Find the vertex of F(x) by using the formula for the x-coordinate of the vertex.
F(x)= 4x^2 - 3x - 6
I don't exactly understand this question. could someone clear it up and help me solve it? Thanks!!
factor it:
F(x)=4(x^2-3/4x ) -6
F(x)=4(x^2-3/4 x + 9/64) - 6 - 4*9/64
= 4(x-3/8)^2 -( )
Well,it is obvious that x=3/8 is the x vertix. Putting that x in, then y= -6-36/64
check my thinking.
Finding the vertex of a quadratic function can be done using the formula for the x-coordinate of the vertex, which is given by x=-b/2a.
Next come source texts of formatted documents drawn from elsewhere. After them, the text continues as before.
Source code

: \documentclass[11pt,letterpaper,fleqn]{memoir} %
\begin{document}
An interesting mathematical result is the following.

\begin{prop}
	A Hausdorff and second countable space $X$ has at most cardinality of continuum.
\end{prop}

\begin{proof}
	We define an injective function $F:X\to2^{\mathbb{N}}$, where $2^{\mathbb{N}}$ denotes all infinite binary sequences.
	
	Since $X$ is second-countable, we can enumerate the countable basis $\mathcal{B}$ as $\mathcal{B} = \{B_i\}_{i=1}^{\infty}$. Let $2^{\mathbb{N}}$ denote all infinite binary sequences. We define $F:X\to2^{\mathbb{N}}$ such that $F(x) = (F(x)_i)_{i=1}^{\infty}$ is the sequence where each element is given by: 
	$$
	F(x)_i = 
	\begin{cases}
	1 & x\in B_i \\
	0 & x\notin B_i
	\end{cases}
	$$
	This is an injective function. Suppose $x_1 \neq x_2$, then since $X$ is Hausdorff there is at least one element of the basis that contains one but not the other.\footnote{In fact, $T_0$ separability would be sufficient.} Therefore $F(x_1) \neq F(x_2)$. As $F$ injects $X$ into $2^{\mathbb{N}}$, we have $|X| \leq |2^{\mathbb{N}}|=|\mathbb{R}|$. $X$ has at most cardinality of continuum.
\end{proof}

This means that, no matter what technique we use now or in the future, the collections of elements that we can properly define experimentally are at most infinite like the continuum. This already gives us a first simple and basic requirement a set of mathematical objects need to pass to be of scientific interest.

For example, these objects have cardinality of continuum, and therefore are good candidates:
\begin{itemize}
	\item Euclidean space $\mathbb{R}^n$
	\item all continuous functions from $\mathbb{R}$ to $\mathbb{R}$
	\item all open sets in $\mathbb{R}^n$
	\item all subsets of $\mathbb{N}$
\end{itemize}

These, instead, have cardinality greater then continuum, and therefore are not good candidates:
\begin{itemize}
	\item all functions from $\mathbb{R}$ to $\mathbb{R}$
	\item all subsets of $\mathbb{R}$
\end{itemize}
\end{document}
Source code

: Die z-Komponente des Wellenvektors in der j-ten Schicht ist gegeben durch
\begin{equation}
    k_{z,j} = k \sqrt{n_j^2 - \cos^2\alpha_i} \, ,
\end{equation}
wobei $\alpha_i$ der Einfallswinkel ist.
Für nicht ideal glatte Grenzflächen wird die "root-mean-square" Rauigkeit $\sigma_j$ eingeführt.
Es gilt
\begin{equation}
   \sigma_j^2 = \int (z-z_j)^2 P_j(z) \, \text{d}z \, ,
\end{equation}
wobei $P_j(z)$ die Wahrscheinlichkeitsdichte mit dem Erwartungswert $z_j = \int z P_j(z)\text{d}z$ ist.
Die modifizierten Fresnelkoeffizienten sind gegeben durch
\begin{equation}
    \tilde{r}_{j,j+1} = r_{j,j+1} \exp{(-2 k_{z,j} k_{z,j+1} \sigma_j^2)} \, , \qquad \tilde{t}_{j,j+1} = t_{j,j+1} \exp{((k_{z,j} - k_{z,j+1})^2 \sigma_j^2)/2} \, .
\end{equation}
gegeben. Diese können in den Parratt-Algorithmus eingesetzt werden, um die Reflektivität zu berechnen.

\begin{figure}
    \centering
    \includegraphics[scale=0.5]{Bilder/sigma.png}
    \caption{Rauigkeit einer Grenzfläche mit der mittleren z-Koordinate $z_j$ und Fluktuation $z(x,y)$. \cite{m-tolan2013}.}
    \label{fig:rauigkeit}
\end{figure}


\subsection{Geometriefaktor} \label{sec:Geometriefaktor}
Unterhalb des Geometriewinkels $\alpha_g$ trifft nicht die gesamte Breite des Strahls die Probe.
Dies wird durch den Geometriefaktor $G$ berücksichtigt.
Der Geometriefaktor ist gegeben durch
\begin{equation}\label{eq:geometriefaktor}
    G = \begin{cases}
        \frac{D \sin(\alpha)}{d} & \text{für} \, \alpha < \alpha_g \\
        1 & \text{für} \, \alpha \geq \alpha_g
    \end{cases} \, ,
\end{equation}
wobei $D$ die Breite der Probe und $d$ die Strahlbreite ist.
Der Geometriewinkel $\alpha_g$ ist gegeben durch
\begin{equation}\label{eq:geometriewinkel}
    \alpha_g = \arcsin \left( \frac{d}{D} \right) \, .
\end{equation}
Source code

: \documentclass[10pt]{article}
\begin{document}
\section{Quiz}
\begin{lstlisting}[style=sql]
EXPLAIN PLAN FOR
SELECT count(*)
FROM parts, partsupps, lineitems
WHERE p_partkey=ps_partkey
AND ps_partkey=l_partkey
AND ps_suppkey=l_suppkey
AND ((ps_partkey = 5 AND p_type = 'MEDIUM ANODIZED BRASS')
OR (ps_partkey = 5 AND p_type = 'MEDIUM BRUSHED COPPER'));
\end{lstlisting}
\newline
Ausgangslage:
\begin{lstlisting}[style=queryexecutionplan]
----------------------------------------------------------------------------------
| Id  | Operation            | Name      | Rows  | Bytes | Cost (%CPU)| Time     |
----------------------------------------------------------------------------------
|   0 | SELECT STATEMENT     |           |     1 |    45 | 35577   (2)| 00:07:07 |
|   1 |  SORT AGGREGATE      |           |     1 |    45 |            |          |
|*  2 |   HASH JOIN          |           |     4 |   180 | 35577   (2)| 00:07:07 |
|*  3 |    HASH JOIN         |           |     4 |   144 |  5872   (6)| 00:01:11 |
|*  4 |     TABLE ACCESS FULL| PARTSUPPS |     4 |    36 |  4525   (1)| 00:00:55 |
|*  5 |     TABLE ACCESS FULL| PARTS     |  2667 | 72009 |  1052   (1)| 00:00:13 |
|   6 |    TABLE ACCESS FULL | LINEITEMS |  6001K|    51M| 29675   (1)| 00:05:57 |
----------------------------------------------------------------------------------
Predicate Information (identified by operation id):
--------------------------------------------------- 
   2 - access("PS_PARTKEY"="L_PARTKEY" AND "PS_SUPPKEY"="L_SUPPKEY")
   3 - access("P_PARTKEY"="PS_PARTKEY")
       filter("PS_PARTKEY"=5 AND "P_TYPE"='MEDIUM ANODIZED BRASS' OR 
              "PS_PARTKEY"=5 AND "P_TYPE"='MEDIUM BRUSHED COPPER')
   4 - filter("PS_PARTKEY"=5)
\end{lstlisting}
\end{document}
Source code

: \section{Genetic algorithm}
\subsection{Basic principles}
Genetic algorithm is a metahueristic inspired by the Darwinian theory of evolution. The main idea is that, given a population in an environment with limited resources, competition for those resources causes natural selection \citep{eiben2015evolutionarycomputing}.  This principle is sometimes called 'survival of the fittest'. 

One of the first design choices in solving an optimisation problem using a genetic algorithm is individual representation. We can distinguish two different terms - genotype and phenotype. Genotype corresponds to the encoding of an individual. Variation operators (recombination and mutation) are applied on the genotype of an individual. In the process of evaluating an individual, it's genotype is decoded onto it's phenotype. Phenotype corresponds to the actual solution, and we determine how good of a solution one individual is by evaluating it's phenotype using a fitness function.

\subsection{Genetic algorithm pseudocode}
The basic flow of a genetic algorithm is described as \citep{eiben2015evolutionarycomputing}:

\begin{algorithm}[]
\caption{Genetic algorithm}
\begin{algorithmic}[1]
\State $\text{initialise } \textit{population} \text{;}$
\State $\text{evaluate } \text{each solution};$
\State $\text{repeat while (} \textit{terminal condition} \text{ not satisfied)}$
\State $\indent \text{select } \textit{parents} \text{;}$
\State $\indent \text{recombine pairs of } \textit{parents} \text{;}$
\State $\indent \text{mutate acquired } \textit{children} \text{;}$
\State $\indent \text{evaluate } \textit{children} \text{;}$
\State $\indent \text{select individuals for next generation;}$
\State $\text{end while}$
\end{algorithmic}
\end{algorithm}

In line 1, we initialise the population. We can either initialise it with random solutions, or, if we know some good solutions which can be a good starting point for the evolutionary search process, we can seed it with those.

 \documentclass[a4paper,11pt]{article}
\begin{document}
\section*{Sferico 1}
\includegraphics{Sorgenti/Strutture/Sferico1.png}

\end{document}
The general form of a quadratic function is F(x) = ax^2 + bx + c, where a, b, and c are coefficients.
In this case, the quadratic function is F(x) = 4x^2 - 3x - 6. Comparing this to the general form, we can see that a = 4, b = -3, and c = -6.
To find the x-coordinate of the vertex, we can substitute these values into the formula x = -b/2a.
x = -(-3) / (2 * 4)
x = 3 / 8
So, the x-coordinate of the vertex is 3/8.
Now, to find the y-coordinate of the vertex, we can substitute this x-coordinate back into the original function.
F(3/8) = 4(3/8)^2 - 3(3/8) - 6
=(9/8) - (9/8) - 6
=(9/8) - (9/8) - 6*(8/8)
= (9 - 9 - 48) / 8
= -48/8
= -6
Therefore, the vertex of the function F(x) = 4x^2 - 3x - 6 is (3/8, -6).